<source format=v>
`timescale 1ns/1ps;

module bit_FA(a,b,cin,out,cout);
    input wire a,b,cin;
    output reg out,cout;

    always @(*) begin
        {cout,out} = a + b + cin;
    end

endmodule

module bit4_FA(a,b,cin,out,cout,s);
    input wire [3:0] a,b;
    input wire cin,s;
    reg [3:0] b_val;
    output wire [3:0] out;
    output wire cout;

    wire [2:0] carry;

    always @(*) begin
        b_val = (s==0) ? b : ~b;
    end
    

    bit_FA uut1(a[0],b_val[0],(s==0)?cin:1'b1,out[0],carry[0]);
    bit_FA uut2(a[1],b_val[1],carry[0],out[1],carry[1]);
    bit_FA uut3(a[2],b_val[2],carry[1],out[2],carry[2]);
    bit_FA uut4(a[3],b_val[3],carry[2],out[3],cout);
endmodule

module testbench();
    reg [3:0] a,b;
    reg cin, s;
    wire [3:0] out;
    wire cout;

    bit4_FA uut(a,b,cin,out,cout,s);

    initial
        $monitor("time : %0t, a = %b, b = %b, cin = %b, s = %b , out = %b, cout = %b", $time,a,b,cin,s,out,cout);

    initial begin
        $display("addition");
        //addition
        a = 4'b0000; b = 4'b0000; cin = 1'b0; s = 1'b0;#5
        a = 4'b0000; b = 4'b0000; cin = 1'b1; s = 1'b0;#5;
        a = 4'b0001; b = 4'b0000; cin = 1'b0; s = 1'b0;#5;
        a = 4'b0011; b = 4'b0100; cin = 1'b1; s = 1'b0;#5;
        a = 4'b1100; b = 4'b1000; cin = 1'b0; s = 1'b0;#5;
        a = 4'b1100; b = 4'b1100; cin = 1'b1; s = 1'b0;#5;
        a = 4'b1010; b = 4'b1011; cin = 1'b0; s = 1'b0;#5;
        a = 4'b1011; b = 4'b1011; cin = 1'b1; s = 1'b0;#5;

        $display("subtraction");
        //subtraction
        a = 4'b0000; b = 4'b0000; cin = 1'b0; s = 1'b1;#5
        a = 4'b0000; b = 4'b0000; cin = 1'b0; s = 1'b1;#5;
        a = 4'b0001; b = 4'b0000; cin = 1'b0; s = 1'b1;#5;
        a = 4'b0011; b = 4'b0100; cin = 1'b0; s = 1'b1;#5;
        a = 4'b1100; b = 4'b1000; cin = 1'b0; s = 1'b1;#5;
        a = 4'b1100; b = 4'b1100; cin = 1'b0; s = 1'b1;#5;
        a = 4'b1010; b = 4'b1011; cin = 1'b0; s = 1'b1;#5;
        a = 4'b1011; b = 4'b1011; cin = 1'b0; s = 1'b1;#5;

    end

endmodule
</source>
--
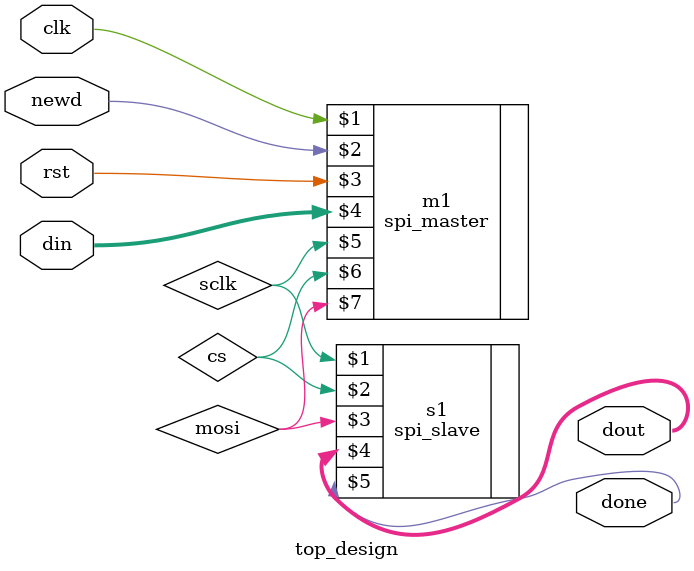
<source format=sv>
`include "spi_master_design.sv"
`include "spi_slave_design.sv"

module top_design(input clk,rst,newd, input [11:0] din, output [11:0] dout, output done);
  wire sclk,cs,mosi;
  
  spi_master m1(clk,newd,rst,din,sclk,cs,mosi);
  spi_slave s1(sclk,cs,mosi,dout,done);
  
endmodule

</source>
---
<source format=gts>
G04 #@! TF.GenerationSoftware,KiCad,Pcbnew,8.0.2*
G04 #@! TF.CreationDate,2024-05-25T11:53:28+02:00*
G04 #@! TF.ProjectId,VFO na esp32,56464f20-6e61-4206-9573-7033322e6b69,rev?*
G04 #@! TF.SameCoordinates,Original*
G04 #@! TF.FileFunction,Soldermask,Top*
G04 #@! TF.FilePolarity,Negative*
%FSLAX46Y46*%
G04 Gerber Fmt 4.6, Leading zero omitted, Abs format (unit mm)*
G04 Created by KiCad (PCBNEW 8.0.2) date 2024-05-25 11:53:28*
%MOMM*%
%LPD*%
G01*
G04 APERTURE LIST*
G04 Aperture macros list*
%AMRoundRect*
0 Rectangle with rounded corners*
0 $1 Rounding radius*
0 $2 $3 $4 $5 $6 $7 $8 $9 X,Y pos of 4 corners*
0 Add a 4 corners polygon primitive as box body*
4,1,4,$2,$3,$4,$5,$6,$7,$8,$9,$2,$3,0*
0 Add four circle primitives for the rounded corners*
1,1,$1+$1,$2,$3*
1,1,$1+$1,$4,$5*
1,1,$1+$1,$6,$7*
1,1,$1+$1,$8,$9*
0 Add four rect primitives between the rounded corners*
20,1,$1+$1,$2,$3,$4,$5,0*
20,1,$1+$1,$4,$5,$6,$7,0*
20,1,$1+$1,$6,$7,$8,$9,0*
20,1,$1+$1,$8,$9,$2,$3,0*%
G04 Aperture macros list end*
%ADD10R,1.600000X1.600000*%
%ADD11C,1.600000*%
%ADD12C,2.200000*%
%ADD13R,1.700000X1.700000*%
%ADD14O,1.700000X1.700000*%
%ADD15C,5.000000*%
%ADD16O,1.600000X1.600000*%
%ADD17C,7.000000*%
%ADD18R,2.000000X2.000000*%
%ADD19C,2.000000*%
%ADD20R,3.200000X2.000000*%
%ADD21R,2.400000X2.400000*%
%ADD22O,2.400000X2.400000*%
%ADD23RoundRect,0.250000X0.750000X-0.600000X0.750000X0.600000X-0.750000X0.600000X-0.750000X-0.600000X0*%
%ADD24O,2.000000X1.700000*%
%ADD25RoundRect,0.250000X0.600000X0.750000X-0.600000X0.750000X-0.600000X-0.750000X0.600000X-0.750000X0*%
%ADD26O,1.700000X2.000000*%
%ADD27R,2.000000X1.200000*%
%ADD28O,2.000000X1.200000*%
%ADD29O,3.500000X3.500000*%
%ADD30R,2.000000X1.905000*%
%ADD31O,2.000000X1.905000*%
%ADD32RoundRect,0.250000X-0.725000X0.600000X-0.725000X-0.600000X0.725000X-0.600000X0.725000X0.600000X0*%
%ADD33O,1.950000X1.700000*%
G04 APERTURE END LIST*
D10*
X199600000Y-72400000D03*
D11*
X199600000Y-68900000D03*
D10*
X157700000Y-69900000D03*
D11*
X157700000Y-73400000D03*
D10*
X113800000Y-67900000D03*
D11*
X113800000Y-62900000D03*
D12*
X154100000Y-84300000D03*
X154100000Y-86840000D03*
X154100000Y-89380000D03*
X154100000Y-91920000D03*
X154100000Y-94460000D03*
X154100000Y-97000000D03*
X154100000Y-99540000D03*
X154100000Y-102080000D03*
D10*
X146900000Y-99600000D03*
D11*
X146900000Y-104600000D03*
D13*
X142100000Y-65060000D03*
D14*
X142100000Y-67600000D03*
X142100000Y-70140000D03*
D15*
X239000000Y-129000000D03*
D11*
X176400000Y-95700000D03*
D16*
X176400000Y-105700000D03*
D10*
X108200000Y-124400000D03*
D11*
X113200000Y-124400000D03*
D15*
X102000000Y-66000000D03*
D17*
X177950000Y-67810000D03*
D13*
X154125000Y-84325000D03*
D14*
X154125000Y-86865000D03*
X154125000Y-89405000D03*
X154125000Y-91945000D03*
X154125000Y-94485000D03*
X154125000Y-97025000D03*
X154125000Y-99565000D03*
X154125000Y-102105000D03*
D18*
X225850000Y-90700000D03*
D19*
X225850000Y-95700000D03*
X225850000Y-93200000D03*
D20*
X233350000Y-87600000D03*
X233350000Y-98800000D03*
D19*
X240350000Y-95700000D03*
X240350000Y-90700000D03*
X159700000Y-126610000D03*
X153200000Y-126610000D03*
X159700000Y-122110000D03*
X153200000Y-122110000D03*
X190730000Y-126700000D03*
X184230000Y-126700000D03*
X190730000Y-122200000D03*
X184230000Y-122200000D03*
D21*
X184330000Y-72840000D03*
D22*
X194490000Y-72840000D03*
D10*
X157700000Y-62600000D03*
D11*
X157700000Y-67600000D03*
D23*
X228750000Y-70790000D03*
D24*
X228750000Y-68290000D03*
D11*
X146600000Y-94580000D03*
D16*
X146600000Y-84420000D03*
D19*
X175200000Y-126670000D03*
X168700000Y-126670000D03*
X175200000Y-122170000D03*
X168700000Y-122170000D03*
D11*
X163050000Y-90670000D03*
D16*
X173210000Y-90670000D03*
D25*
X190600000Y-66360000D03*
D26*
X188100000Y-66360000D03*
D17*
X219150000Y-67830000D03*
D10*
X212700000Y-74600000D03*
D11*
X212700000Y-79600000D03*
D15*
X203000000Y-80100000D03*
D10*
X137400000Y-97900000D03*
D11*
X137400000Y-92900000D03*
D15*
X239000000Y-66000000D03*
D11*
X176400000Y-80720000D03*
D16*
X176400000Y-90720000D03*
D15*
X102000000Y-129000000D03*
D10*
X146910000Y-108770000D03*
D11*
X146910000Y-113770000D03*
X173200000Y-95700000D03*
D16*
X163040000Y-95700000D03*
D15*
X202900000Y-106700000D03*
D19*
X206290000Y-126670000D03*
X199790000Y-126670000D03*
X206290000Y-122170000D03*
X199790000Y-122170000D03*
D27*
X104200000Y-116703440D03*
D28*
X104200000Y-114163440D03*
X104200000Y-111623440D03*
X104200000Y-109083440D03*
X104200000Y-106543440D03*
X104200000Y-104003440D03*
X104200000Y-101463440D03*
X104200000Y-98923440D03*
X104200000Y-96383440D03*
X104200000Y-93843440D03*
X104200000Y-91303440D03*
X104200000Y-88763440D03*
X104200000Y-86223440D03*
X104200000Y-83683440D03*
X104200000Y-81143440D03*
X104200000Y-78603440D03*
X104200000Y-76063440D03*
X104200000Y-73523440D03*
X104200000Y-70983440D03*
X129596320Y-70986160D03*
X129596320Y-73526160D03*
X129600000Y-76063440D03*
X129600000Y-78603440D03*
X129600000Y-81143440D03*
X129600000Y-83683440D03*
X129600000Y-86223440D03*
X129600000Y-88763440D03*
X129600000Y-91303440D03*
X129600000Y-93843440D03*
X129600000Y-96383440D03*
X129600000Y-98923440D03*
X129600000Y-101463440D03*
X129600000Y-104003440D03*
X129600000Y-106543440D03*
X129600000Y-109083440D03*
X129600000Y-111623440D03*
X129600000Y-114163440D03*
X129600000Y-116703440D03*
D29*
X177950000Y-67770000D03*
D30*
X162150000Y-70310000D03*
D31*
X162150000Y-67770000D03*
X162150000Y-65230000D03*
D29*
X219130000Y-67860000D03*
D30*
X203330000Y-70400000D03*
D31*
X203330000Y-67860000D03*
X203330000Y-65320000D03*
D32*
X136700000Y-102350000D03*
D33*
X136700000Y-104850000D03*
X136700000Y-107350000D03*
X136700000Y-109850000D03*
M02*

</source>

Work instruction
Whenever the string "format" shows up on a line of the listing, copy that line.

Written answer
<source format=v>
<source format=sv>
<source format=gts>
G04 Gerber Fmt 4.6, Leading zero omitted, Abs format (unit mm)*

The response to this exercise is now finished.